Home » Summer Online Course Draws Students from Across the ACM

Summer Online Course Draws Students from Across the ACM

Summer Online Course Draws Students from Across the ACM May 14, 2014

Next month, students will take their seats in ACM’s virtual classroom to begin an online course in Calculus: A Modeling Approach. The class, in session from June 9 to August 1, has drawn students from half of the ACM colleges. Enrollment in the course is capped at 20 participants, but a couple of spots are still available for interested students.

Macalester College math professor Chad Topaz is teaching the course, which is designed for students from a variety of majors in the social sciences and natural sciences, such as economics and biology, who want to apply quantitative methods to solving problems in their disciplines.

Chad TopazChad Topaz

Topaz and St. Olaf College math professor Kristina Garrett developed and co-taught the course last year as a pilot project for ACM’s Online Learning Project (OLP), an initiative aimed at exploring ways that online learning can be used to enhance the educational missions of ACM colleges.

“The fact that I will just be teaching the course, rather than teaching it while simultaneously developing it, will certainly allow me to give maximal attention to the students,” Topaz noted. “I am excited to teach another group of students!”

The course is structured with a combination of elements that students can do at their own pace – such as online lectures, sets of homework problems, and class discussion on the online forum – and weekly video tutorials when Topaz will meet with small groups of students.
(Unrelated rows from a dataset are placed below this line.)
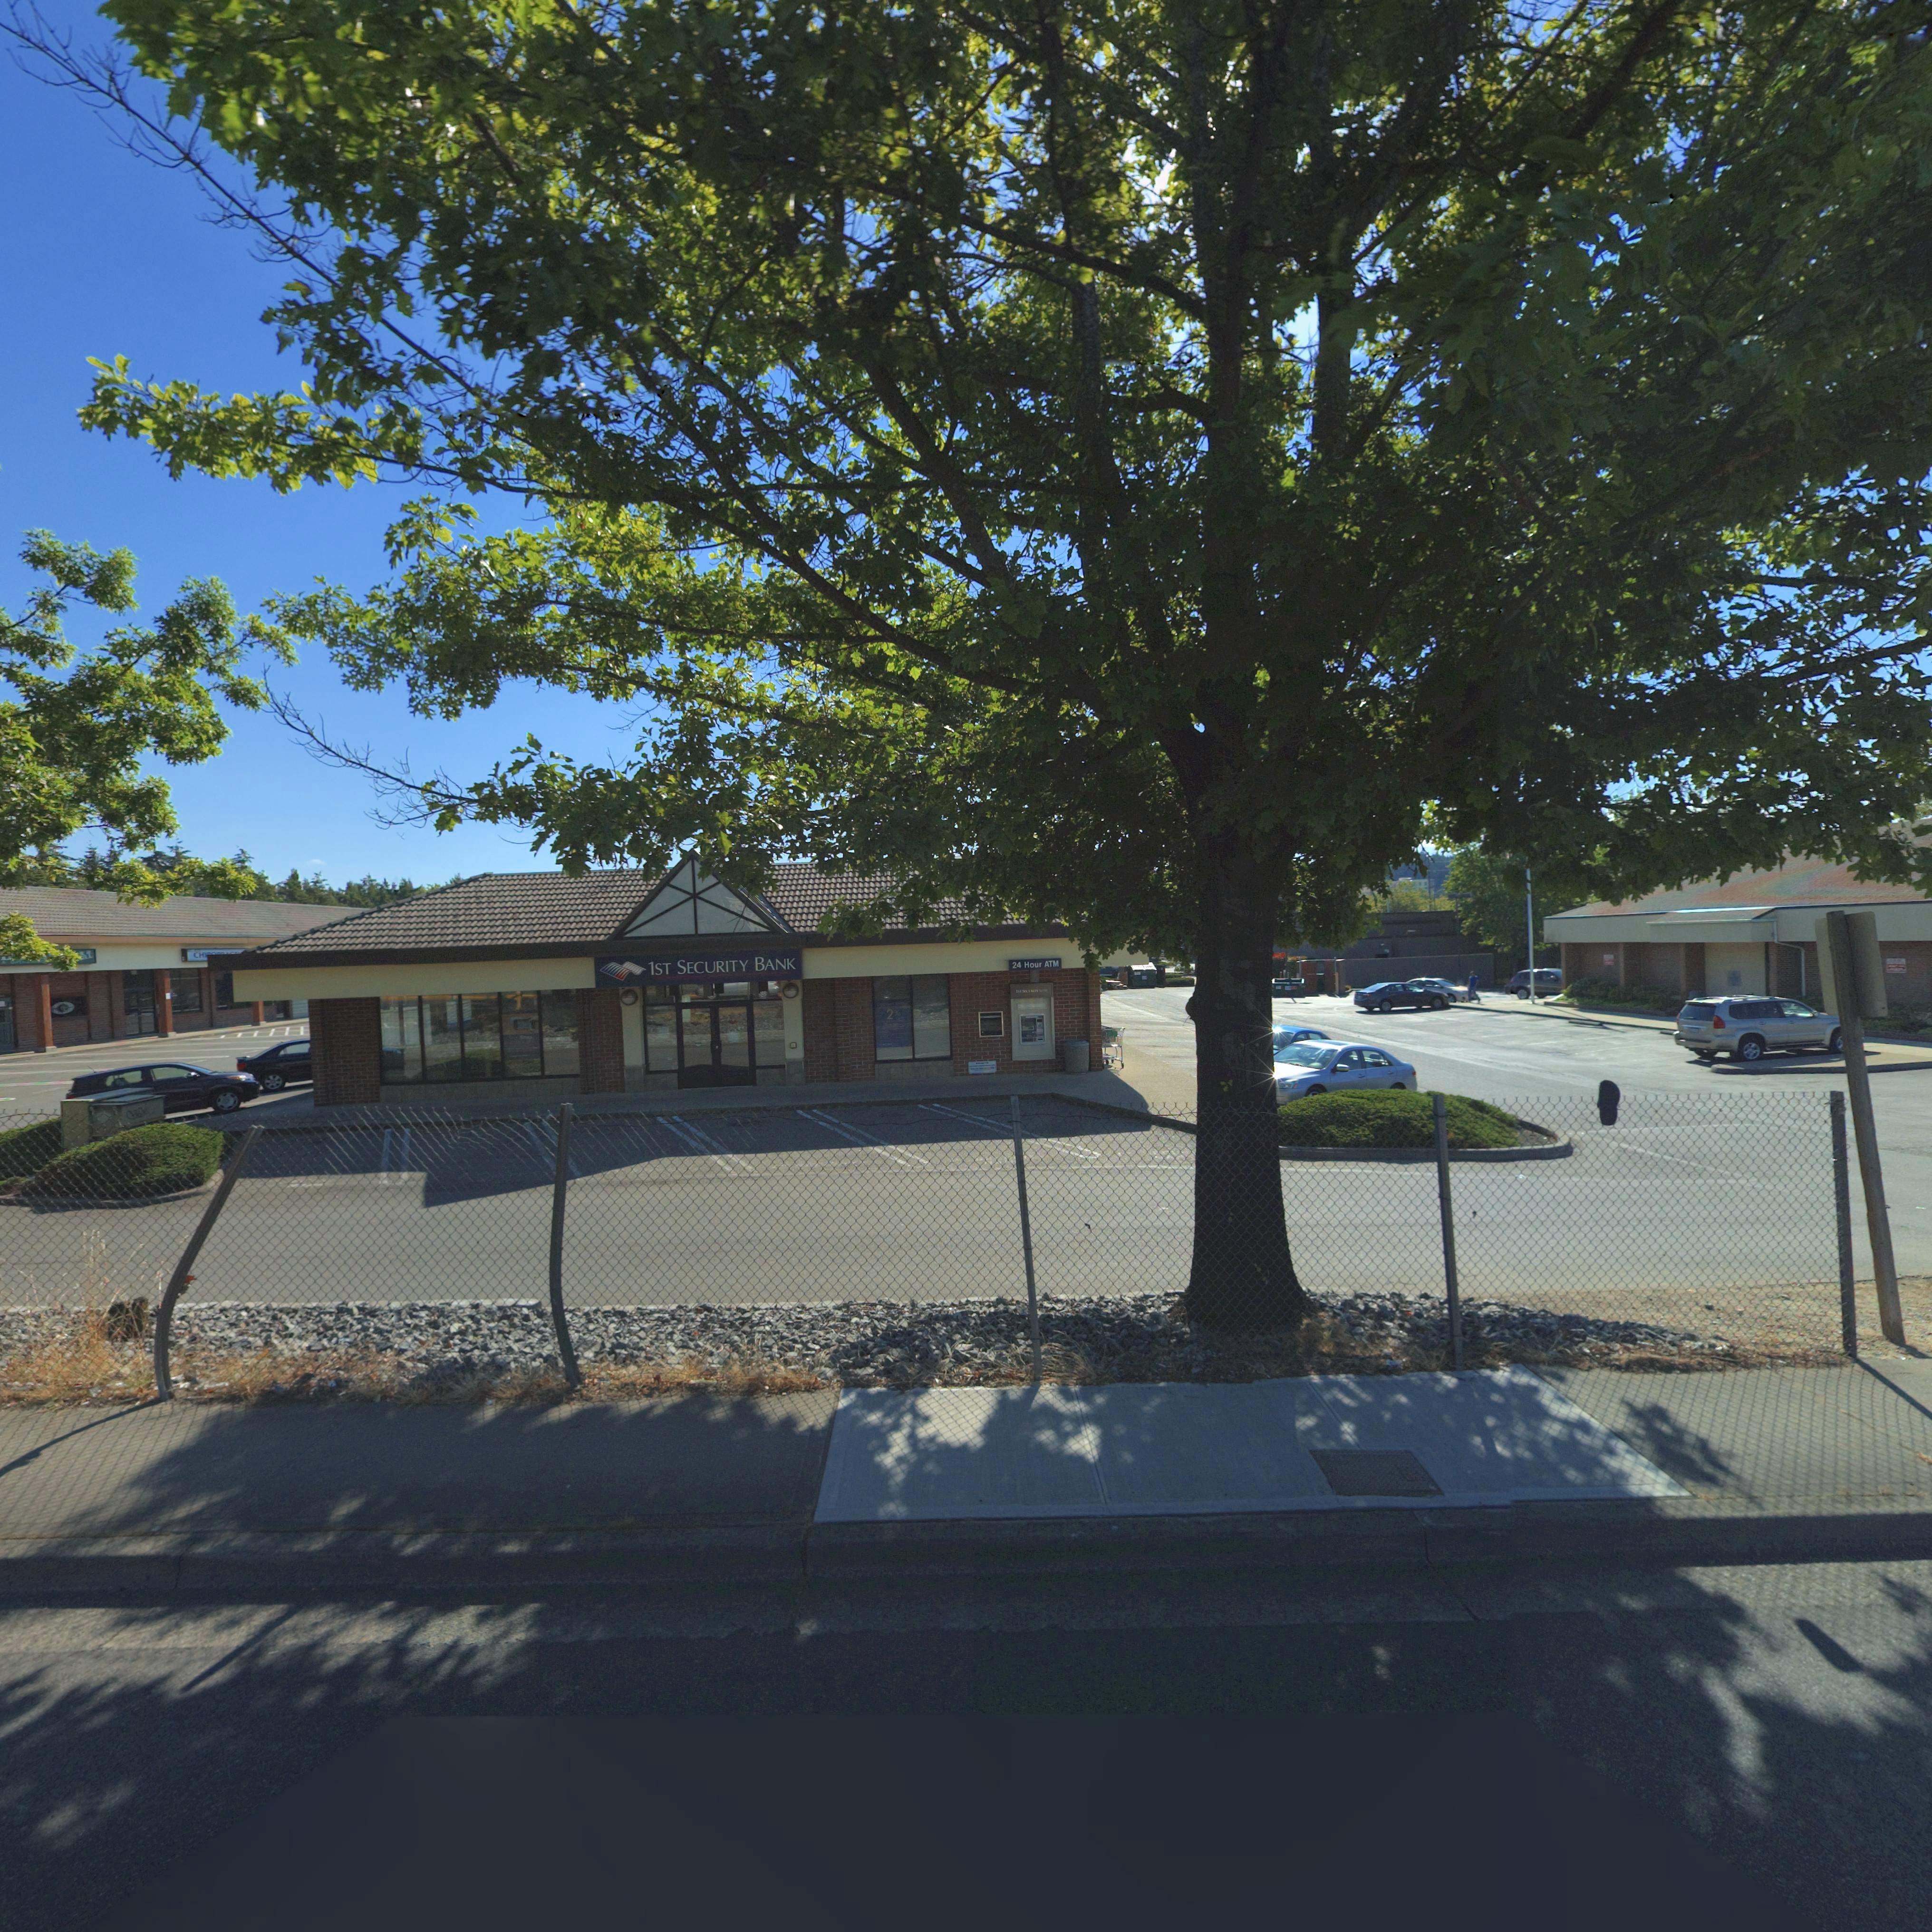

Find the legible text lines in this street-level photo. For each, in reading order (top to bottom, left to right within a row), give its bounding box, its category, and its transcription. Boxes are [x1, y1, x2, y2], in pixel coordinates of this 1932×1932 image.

[648, 956, 798, 976] BusinessName: 1ST SECURITY BANK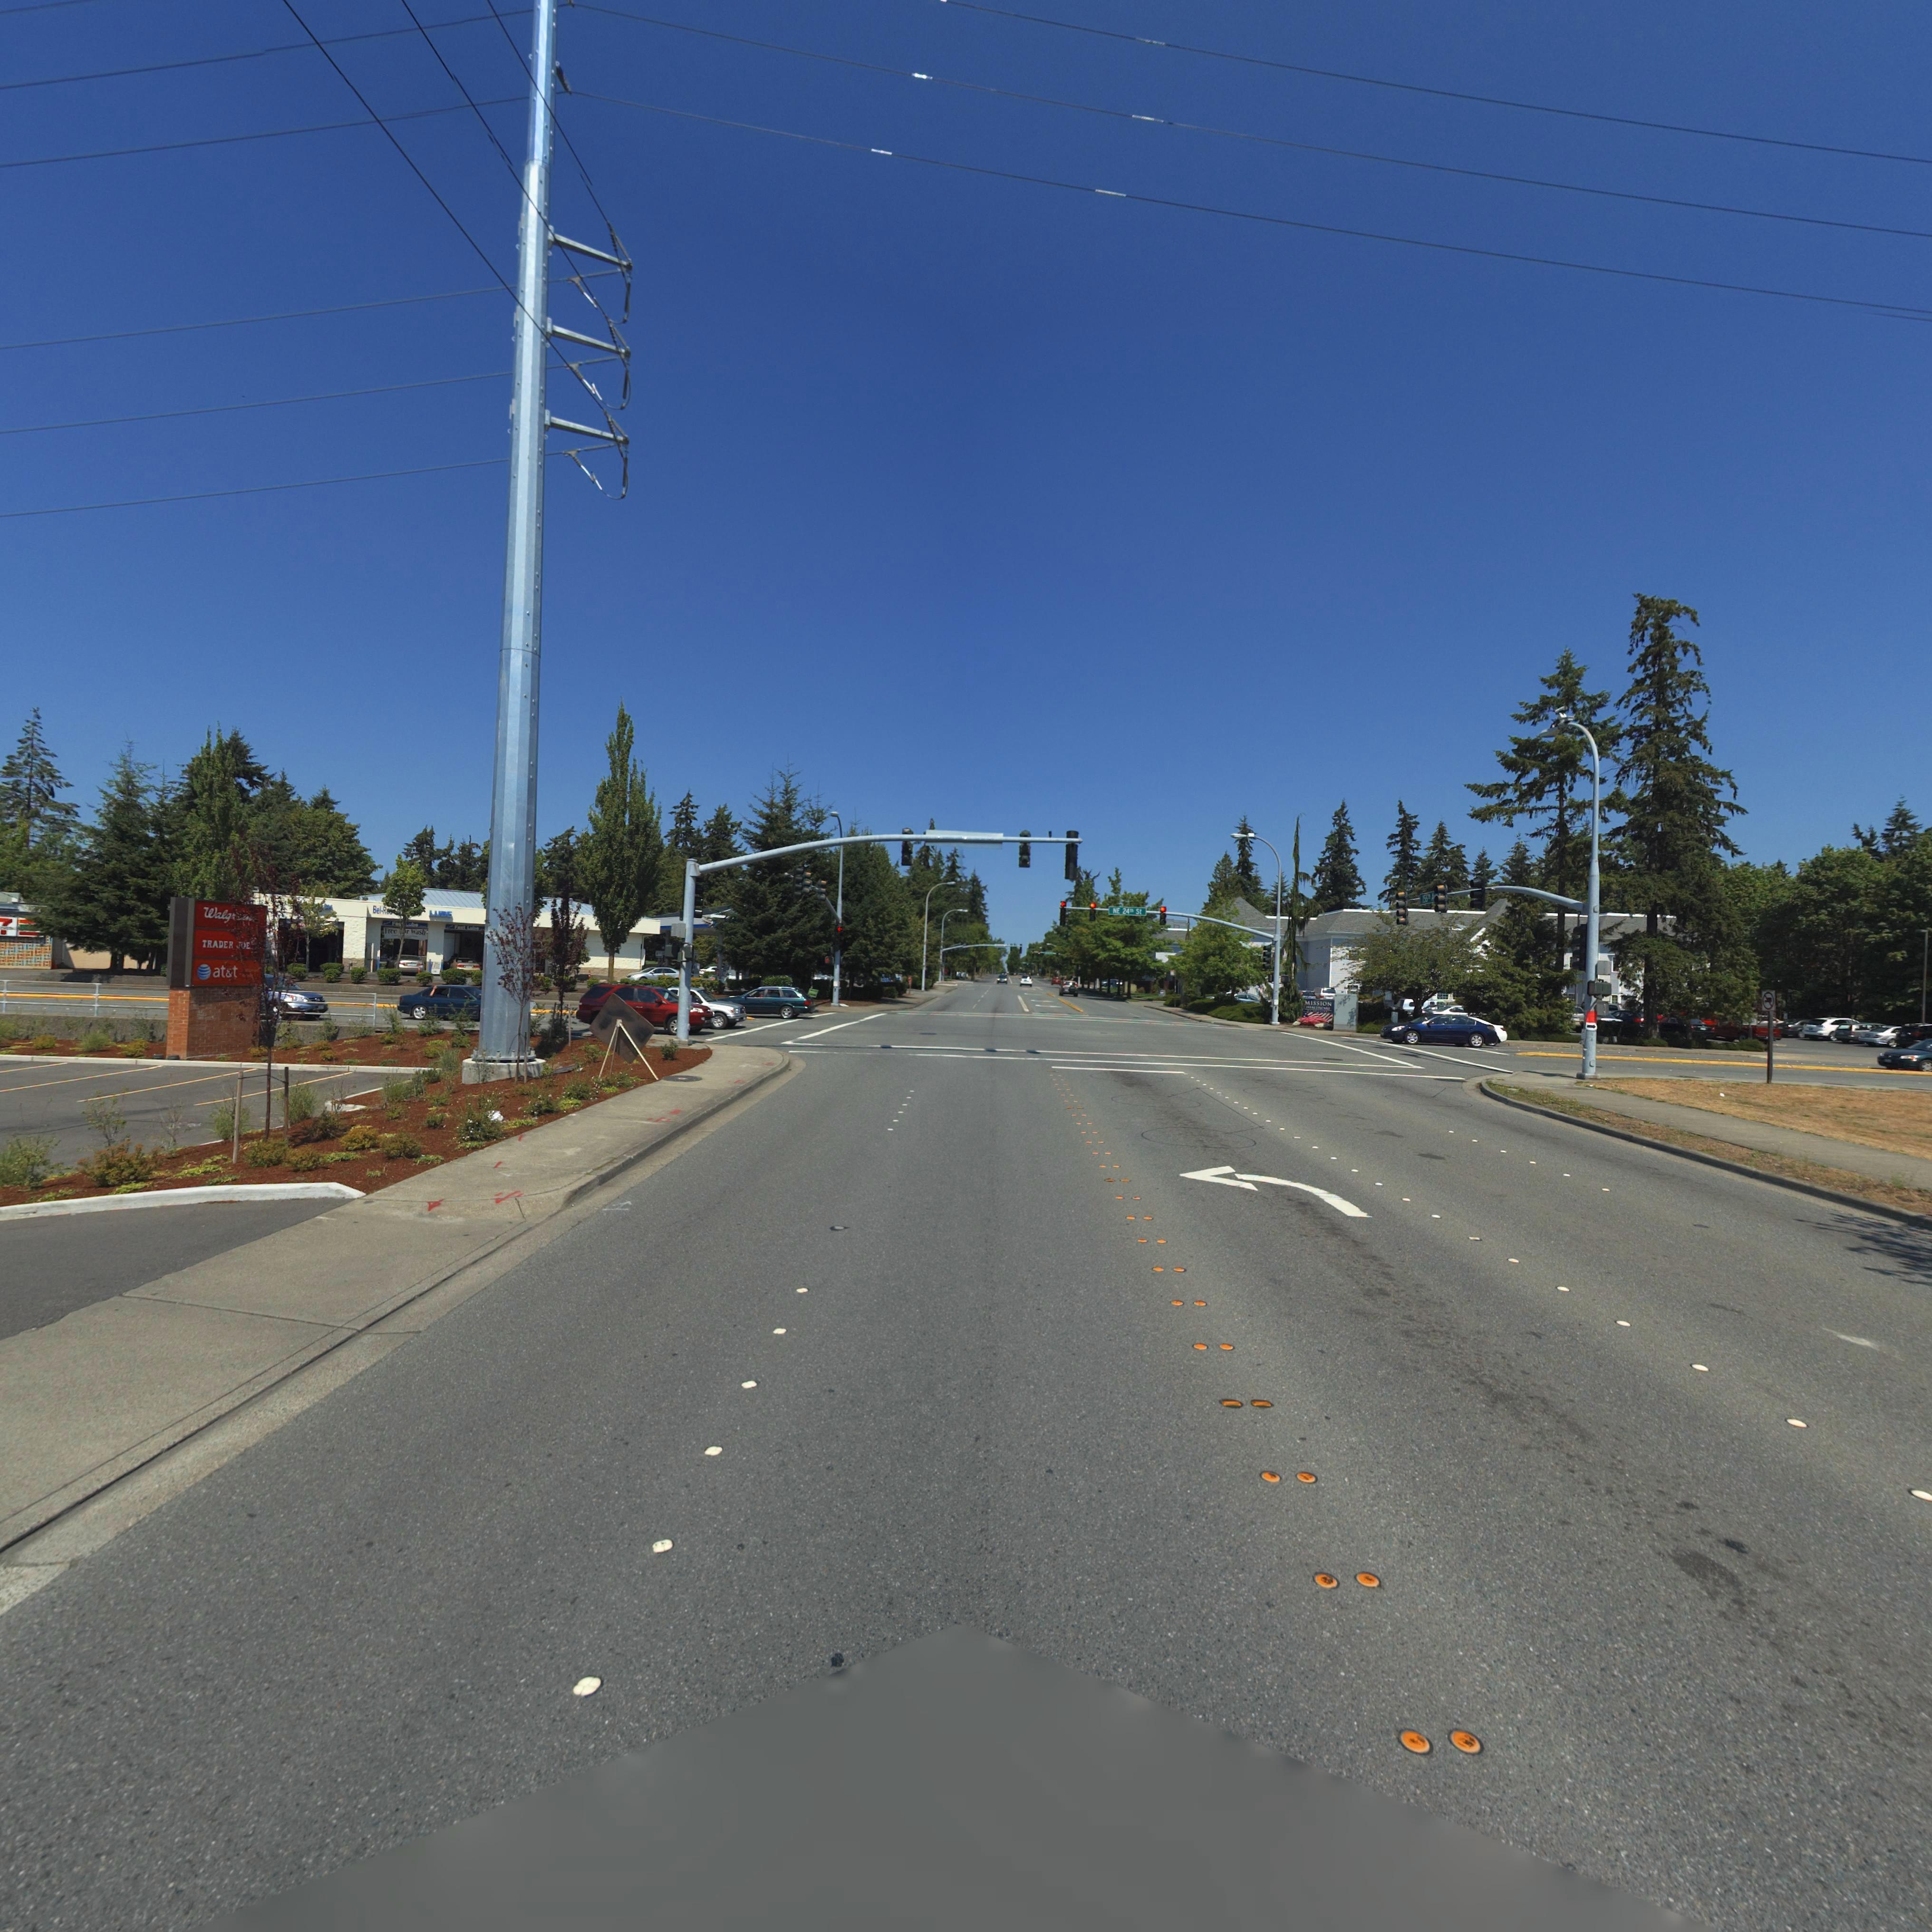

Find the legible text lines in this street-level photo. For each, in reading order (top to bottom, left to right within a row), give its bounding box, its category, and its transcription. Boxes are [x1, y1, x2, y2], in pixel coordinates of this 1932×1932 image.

[203, 906, 232, 924] BusinessName: Walg
[372, 905, 386, 914] BusinessName: Bel-R
[1112, 907, 1142, 915] StreetName: NE 24th St
[202, 940, 233, 949] BusinessName: TRADER
[213, 965, 238, 978] None: at*t
[1304, 1000, 1332, 1006] BusinessName: MISSION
A pair of Undergraduate Student Assistants will work with Topaz, helping to respond to students’ questions, holding online office hours, and grading some parts of homework assignments and quizzes.

A main focus of the OLP has been to investigate whether an online course can deliver the signature aspects of a course on an ACM campus, particularly a high level of student-faculty interaction and an emphasis on building a community of learners. Evaluations of the 2013 pilot course showed that Topaz and Garrett did, indeed, create a personalized, interactive learning environment in their course.

With a charge from the ACM Board of Directors to continue exploring possibilities for consortial online courses, staff at the ACM office are organizing a new Faculty Advisory Committee (FAC) for Online Learning. The academic dean at each ACM college has nominated a faculty member to serve on the committee, which will hold its initial meeting on June 6 in Chicago.

“We’re looking to the committee to think through with us the possibilities for additional online courses, particularly in view of the new FaCE grant ACM has received,” said Joan Gillespie, ACM Vice President and Director of Off-Campus Study Programs. “The committee will function along the lines of the faculty advisory committees for our off-campus study programs, playing a key role in maintaining strong connections between ACM programs and curricula on the campuses. At the meeting, they will review the student evaluations from the pilot course in 2013 and, in broad outlines, begin planning for the years ahead and discussing possible disciplines and topics for other online courses.”